Document section:

# Question, Sir/ Madam-600 EX-RT , 90 EX, and ST-E3-RT



## surapon (Mar 28, 2015)

Dear Teachers and Dear Friends.
I do not have Flash 600 EX-RT and ST-E3 RT which use 2.4 GHz RF. to control External New Flash RT system. The QUESTION, Sir, Madam = Do 600 ET RT, 90 EX and ST-E3 RT have Both RF 2.4 GHz and Optical Control in the units to control Old Canon flashes such as 550 EX, 580 EX, 580 EXII-----ETC ?
Thanks you, Sir. Have a great weekend.
Surapon


----------



## neuroanatomist (Mar 28, 2015)

The ST-E3-RT has only RF control so can only control 600EX-RT flashes. 

The 90EX has only optical control so can control any Canon flash with slave capability (270EX II up to 600EX).

The 600EX-RT has both optical and RF control, but can't use them simultaneously.


----------



## surapon (Mar 28, 2015)

neuroanatomist said:


> The ST-E3-RT has only RF control so can only control 600EX-RT flashes.

Recorded data:
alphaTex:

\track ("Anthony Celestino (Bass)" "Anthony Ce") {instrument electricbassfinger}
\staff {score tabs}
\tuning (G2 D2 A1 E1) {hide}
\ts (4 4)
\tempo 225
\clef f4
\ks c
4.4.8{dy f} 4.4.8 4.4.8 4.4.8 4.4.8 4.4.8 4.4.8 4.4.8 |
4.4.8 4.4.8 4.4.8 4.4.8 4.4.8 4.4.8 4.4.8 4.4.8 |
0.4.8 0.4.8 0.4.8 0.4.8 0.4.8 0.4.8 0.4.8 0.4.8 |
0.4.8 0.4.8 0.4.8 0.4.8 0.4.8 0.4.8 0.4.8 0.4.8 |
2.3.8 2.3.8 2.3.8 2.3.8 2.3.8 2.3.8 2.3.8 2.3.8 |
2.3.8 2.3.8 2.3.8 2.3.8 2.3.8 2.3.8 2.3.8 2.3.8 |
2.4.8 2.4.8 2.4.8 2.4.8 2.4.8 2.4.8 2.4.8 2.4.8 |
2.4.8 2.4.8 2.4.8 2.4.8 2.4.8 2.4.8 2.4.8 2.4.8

Task objective:
Write the next part of the forum thread on Canon flash wireless control, picking up after its last line. The rows come from a separate source.

Expected output:
> 
> The 90EX has only optical control so can control any Canon flash with slave capability (270EX II up to 600EX).
> 
> The 600EX-RT has both optical and RF control, but can't use them simultaneously.



Thousand Thanks, Dear Great Teacher Mr. neuroanatomist 
Well, In This Case, I might buy 90EX to use as Master Flash---And I will not bring Heavy Phottix Odin with 4 Receivers Just For when I use only EOS-M, and 2 More Old Canon Flashes 550 EX, and 580 EXII.
Thanks again, Sir.
Have a great Weekend.
Surapon.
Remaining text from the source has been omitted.